I say more or less because I can still cry over the dumbest of things. I don’t cry with each trip to the grocery store anymore, but I was still able to shed tears when thinking of all the Christmas cookies I couldn’t have and wouldn’t bake. It’s not that I really liked the baking part, but I sure did like the eating part.

Someone asked me yesterday if I couldn’t just cheat and eat some. I could. But the cheater and the cheated would be the same person – me. I know I could have one or two cookies without a problem, but the cookies I really like and am missing the most are the ones that Dick doesn’t eat at all.

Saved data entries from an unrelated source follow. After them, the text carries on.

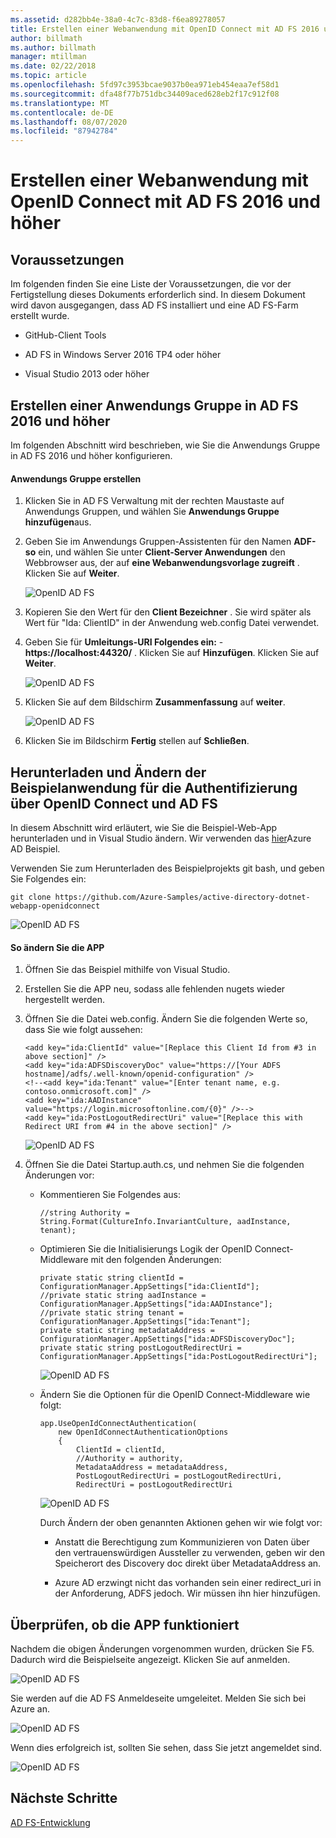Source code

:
 ```yaml
---
ms.assetid: d282bb4e-38a0-4c7c-83d8-f6ea89278057
title: Erstellen einer Webanwendung mit OpenID Connect mit AD FS 2016 und höher
author: billmath
ms.author: billmath
manager: mtillman
ms.date: 02/22/2018
ms.topic: article
ms.openlocfilehash: 5fd97c3953bcae9037b0ea971eb454eaa7ef58d1
ms.sourcegitcommit: dfa48f77b751dbc34409aced628eb2f17c912f08
ms.translationtype: MT
ms.contentlocale: de-DE
ms.lasthandoff: 08/07/2020
ms.locfileid: "87942784"
---
```

# <a name="build-a-web-application-using-openid-connect-with-ad-fs-2016-and-later"></a>Erstellen einer Webanwendung mit OpenID Connect mit AD FS 2016 und höher

## <a name="pre-requisites"></a>Voraussetzungen
Im folgenden finden Sie eine Liste der Voraussetzungen, die vor der Fertigstellung dieses Dokuments erforderlich sind. In diesem Dokument wird davon ausgegangen, dass AD FS installiert und eine AD FS-Farm erstellt wurde.

-   GitHub-Client Tools

-   AD FS in Windows Server 2016 TP4 oder höher

-   Visual Studio 2013 oder höher

## <a name="create-an-application-group-in-ad-fs-2016-and-later"></a>Erstellen einer Anwendungs Gruppe in AD FS 2016 und höher
Im folgenden Abschnitt wird beschrieben, wie Sie die Anwendungs Gruppe in AD FS 2016 und höher konfigurieren.

#### <a name="create-application-group"></a>Anwendungs Gruppe erstellen

1.  Klicken Sie in AD FS Verwaltung mit der rechten Maustaste auf Anwendungs Gruppen, und wählen Sie **Anwendungs Gruppe hinzufügen**aus.

2.  Geben Sie im Anwendungs Gruppen-Assistenten für den Namen **ADF-so** ein, und wählen Sie unter **Client-Server Anwendungen** den Webbrowser aus, der auf **eine Webanwendungsvorlage zugreift** .  Klicken Sie auf **Weiter**.

    ![OpenID AD FS](media/Enabling-OpenId-Connect-with-AD-FS-2016/AD_FS_OpenID_1.PNG)

3.  Kopieren Sie den Wert für den **Client Bezeichner** .  Sie wird später als Wert für "Ida: ClientID" in der Anwendung web.config Datei verwendet.

4.  Geben Sie für **Umleitungs-URI Folgendes ein:**  -  **https://localhost:44320/** .  Klicken Sie auf **Hinzufügen**. Klicken Sie auf **Weiter**.

    ![OpenID AD FS](media/Enabling-OpenId-Connect-with-AD-FS-2016/AD_FS_OpenID_2.PNG)

5.  Klicken Sie auf dem Bildschirm **Zusammenfassung** auf **weiter**.

    ![OpenID AD FS](media/Enabling-OpenId-Connect-with-AD-FS-2016/AD_FS_OpenID_3.PNG)

6.  Klicken Sie im Bildschirm **Fertig** stellen auf **Schließen**.

## <a name="download-and-modify-sample-application-to-authenticate-via-openid-connect-and-ad-fs"></a>Herunterladen und Ändern der Beispielanwendung für die Authentifizierung über OpenID Connect und AD FS
In diesem Abschnitt wird erläutert, wie Sie die Beispiel-Web-App herunterladen und in Visual Studio ändern.   Wir verwenden das [hier](https://github.com/Azure-Samples/active-directory-dotnet-webapp-openidconnect)Azure AD Beispiel.

Verwenden Sie zum Herunterladen des Beispielprojekts git bash, und geben Sie Folgendes ein:

```
git clone https://github.com/Azure-Samples/active-directory-dotnet-webapp-openidconnect
```

![OpenID AD FS](media/Enabling-OpenId-Connect-with-AD-FS-2016/AD_FS_OpenID_8.PNG)

#### <a name="to-modify-the-app"></a>So ändern Sie die APP

1.  Öffnen Sie das Beispiel mithilfe von Visual Studio.

2.  Erstellen Sie die APP neu, sodass alle fehlenden nugets wieder hergestellt werden.

3.  Öffnen Sie die Datei web.config.  Ändern Sie die folgenden Werte so, dass Sie wie folgt aussehen:

    ```
    <add key="ida:ClientId" value="[Replace this Client Id from #3 in above section]" />
    <add key="ida:ADFSDiscoveryDoc" value="https://[Your ADFS hostname]/adfs/.well-known/openid-configuration" />
    <!--<add key="ida:Tenant" value="[Enter tenant name, e.g. contoso.onmicrosoft.com]" />
    <add key="ida:AADInstance" value="https://login.microsoftonline.com/{0}" />-->
    <add key="ida:PostLogoutRedirectUri" value="[Replace this with Redirect URI from #4 in the above section]" />
    ```

    ![OpenID AD FS](media/Enabling-OpenId-Connect-with-AD-FS-2016/AD_FS_OpenID_9.PNG)

4.  Öffnen Sie die Datei Startup.auth.cs, und nehmen Sie die folgenden Änderungen vor:

    -   Kommentieren Sie Folgendes aus:

        ```
        //string Authority = String.Format(CultureInfo.InvariantCulture, aadInstance, tenant);
        ```

    -   Optimieren Sie die Initialisierungs Logik der OpenID Connect-Middleware mit den folgenden Änderungen:

        ```
        private static string clientId = ConfigurationManager.AppSettings["ida:ClientId"];
        //private static string aadInstance = ConfigurationManager.AppSettings["ida:AADInstance"];
        //private static string tenant = ConfigurationManager.AppSettings["ida:Tenant"];
        private static string metadataAddress = ConfigurationManager.AppSettings["ida:ADFSDiscoveryDoc"];
        private static string postLogoutRedirectUri = ConfigurationManager.AppSettings["ida:PostLogoutRedirectUri"];
        ```

        ![OpenID AD FS](media/Enabling-OpenId-Connect-with-AD-FS-2016/AD_FS_OpenID_10.PNG)

    -   Ändern Sie die Optionen für die OpenID Connect-Middleware wie folgt:

        ```
        app.UseOpenIdConnectAuthentication(
            new OpenIdConnectAuthenticationOptions
            {
                ClientId = clientId,
                //Authority = authority,
                MetadataAddress = metadataAddress,
                PostLogoutRedirectUri = postLogoutRedirectUri,
                RedirectUri = postLogoutRedirectUri
        ```

        ![OpenID AD FS](media/Enabling-OpenId-Connect-with-AD-FS-2016/AD_FS_OpenID_11.PNG)

        Durch Ändern der oben genannten Aktionen gehen wir wie folgt vor:

        -   Anstatt die Berechtigung zum Kommunizieren von Daten über den vertrauenswürdigen Aussteller zu verwenden, geben wir den Speicherort des Discovery doc direkt über MetadataAddress an.

        -   Azure AD erzwingt nicht das vorhanden sein einer redirect_uri in der Anforderung, ADFS jedoch. Wir müssen ihn hier hinzufügen.

## <a name="verify-the-app-is-working"></a>Überprüfen, ob die APP funktioniert
Nachdem die obigen Änderungen vorgenommen wurden, drücken Sie F5.  Dadurch wird die Beispielseite angezeigt.  Klicken Sie auf anmelden.

![OpenID AD FS](media/Enabling-OpenId-Connect-with-AD-FS-2016/AD_FS_OpenID_12.PNG)

Sie werden auf die AD FS Anmeldeseite umgeleitet.  Melden Sie sich bei Azure an.

![OpenID AD FS](media/Enabling-OpenId-Connect-with-AD-FS-2016/AD_FS_OpenID_13.PNG)

Wenn dies erfolgreich ist, sollten Sie sehen, dass Sie jetzt angemeldet sind.

![OpenID AD FS](media/Enabling-OpenId-Connect-with-AD-FS-2016/AD_FS_OpenID_14.PNG)

## <a name="next-steps"></a>Nächste Schritte
[AD FS-Entwicklung](../../ad-fs/AD-FS-Development.md)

Candied cherries, candied pineapple, and dates along with the chocolate chips make it way outside what I should be eating by the recipe full. So, I don’t get them. I will live and I will be fine.

I’ve found some really good recipes and some sorta good recipes so far. I have purchased a variety of odd foods. I have fake sugar which is really so not Paleo as to be ludicrous, but there you have it. There are no foods we eat today that are the same as they were thousands of years ago, anyway, so I guess I’m just working with what I have. Broccoli used to be a flower. Almonds were never supposed to be milk.

I lost five pounds in the first couple weeks because I couldn’t find anything to eat. All the foods I love to eat are high in carbs. This is the whole root of my problem. I love French fries and Tater Tots. I love pasta. I love good bread. And I adore dessert. I have always built my entrée choices when dining out based on the dessert menu and what I wanted to eat later. Even the salads I enjoy most are filled with dried cranberries and candied pecans.

I’ve more or less stabilized my eating but have still managed to lose another five pounds. I wasn’t terribly overweight, and losing ten pounds has been an asset. If I lost another five, that would be okay. After that, well, I better find more to eat. But I haven’t gone a single day being hungry. I have to remind myself to eat more calories on the days I don’t work out. I don’t have all the calories I consume with my pre-workout stuff and recovery eating on those days.

I’m not delighted with this diagnosis, but it hasn’t been as horrible as I first imagined. On Thanksgiving, I ate carefully, but didn’t even really keep track. I just know what I had and what I didn’t eat and still had a great day. For my birthday, I will go to Kaminsky’s and I will get something decadent. I will not eat all of it and I will not bring the rest home. I will eat some and love it. I’m going to guess that with all that sugar in it, it would be a bit nauseating if did try to eat the whole thing. My body is no longer used to that stuff.

What I have noticed the most is how many of our easy, grab and run foods are full of carbs. Years ago, there were studies saying how fats were our enemies and making us obese. The sugar industry may have funded some of these. My diet has been fat heavy (isn’t that a ludicrous phrase?) and I’ve lost ten pounds only because I cut out the carbs (and not even all of them). Snacking has been the most difficult part of the process. I have some low carb snacks available now, but they were the hardest things to find. And they are always more expensive than high sugar foods. Apparently that high fructose corn syrup is so damn cheap, they can put it in everything and so – they do.

The internet has made this transition a lot easier, too. I can look up some keto recipe online and get hundreds or thousands or way too many hits. It has helped me to make some really wonderful new dishes that have been amazingly low in carbs. I made lasagna without noodles (using zucchini) and even Dick liked it. We had lasagna! For less than five carbs. I wouldn’t have ever thought of that by myself.

All in all, this is getting to be more of my routine and I’m growing accustomed to it. Even if my A1C number is better in another three months, I know I can’t go back to 300-400 carbs a day, what I apparently was eating before, without a problem. Even if my diagnosis goes away, I can’t pretend I’m not at risk. I am learning a lot with this new chapter, and I guess that’s really the important part.